▶ What you have to do: Filter the entries, keeping every line with the word "consenso".

▶ Records shown:
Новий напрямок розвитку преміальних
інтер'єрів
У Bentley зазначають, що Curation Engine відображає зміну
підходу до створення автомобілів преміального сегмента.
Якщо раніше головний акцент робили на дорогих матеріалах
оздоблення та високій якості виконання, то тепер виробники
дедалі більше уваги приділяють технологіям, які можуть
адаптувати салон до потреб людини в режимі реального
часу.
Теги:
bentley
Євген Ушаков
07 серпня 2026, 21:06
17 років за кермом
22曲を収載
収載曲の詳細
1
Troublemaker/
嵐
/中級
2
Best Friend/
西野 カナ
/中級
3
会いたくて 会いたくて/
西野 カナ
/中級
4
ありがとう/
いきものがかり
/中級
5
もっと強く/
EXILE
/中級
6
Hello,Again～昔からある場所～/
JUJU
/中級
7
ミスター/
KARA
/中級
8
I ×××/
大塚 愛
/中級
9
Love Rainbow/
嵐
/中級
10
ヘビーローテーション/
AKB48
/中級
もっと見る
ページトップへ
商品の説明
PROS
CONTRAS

...

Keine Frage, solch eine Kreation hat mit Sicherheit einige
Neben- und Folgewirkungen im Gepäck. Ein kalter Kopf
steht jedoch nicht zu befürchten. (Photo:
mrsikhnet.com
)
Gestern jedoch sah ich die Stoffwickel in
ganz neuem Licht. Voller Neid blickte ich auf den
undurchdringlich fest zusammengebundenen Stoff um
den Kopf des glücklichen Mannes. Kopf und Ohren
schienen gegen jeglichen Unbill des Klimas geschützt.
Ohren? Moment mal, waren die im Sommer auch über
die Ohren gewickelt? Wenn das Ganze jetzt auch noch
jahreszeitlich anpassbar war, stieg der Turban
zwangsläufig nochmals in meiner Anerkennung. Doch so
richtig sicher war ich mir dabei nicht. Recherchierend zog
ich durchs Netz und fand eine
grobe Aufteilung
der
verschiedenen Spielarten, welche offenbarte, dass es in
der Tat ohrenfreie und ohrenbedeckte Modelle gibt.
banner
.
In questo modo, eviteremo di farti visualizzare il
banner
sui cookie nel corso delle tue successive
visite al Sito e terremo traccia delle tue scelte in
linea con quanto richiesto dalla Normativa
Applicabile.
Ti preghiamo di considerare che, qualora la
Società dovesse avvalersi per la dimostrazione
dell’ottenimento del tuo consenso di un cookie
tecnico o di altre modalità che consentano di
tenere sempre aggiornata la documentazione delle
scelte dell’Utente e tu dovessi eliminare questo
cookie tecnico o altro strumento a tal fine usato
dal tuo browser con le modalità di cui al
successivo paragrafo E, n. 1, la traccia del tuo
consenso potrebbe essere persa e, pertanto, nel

▶ Expected output:
dell’ottenimento del tuo consenso di un cookie
consenso potrebbe essere persa e, pertanto, nel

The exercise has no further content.